In a recent episode of the podcast Possible, hosted by LinkedIn’s co-founder Reid Hoffman, Demis Hassabis, the CEO of Google DeepMind, shared some exciting news about the future of AI at Google. If you’re curious about where AI is heading, you’ll want to hear this. Google is planning to merge its Gemini AI models with the Veo video generation systems. This move is all about making Gemini even better at understanding the real world around us.
Hassabis explained, “We’ve always built Gemini, our foundation model, to be multimodal from the beginning.” This means they’re aiming for an AI that’s not just good at one thing but can handle multiple types of media. Imagine a universal digital assistant that’s truly helpful in everyday life. That’s the vision they’re working towards.
The AI industry is on a fascinating path, moving towards creating models that can seamlessly synthesize different media types. Google’s latest Gemini models are already capable of generating audio, images, and text.
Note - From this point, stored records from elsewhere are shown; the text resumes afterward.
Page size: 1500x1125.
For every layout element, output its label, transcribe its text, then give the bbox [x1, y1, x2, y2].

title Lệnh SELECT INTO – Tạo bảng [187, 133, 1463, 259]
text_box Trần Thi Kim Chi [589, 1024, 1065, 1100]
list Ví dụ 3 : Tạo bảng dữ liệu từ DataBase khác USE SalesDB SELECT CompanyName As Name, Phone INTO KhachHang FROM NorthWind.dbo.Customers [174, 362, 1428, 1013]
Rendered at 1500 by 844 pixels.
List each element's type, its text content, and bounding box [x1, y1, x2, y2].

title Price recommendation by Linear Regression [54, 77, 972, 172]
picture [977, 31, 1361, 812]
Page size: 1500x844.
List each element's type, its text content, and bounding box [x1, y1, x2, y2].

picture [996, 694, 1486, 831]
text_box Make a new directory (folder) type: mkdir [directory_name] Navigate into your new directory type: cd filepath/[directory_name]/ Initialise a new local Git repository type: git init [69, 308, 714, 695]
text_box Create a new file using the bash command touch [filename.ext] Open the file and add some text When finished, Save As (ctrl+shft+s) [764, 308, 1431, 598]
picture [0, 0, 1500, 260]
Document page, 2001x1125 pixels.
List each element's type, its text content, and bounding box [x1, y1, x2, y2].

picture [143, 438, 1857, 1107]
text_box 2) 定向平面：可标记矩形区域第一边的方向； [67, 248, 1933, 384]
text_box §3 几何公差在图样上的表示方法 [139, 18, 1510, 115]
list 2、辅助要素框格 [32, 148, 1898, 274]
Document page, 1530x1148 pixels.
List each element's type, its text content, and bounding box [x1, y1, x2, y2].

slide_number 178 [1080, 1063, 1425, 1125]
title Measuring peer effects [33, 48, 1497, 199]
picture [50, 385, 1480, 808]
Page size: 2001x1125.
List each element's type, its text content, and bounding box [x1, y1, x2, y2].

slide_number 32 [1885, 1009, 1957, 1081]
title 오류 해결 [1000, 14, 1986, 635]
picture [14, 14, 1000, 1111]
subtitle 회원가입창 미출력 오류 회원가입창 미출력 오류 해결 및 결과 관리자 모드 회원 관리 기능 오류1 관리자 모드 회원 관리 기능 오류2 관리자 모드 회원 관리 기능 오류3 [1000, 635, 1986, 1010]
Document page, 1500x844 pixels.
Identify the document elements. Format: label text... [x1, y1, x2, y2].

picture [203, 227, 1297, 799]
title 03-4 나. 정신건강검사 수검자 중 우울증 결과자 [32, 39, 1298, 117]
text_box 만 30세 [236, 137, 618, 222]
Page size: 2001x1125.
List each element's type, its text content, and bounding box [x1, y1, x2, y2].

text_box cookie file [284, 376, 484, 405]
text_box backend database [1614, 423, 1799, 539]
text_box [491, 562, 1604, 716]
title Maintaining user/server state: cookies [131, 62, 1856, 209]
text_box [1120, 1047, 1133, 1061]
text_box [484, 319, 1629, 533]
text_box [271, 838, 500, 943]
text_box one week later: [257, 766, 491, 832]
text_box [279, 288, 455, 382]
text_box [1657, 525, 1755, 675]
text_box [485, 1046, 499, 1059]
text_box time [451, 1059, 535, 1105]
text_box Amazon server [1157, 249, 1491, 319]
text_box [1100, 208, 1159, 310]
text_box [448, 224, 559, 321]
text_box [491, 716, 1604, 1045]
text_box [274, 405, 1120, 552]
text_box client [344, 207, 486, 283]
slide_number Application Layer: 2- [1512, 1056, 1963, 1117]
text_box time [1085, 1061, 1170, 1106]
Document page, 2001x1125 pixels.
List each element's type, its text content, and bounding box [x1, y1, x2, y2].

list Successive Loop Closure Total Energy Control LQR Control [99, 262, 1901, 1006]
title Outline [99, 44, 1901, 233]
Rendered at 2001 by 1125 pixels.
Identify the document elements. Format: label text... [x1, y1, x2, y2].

Meanwhile, OpenAI’s ChatGPT can create images, including those with the unique charm of Studio Ghibli. And let’s not forget Amazon, which is gearing up to launch its own “any-to-any” model later this year.
Creating these sophisticated models requires tons of training data—think images, videos, audio, and text. Hassabis mentioned that Veo’s video data mainly comes from YouTube, which makes sense since Google owns the platform. “By watching YouTube videos—a lot of them—[Veo 2] can figure out the physics of the world,” he noted. It’s a smart way to teach AI about the complexities of real-world dynamics.
Google has previously mentioned to TechCrunch that their AI models might use some YouTube content for training, always respecting agreements with YouTube creators. In 2024, they even expanded their terms of service to allow broader data access for AI training. This is all part of their strategy to build more capable and versatile AI models.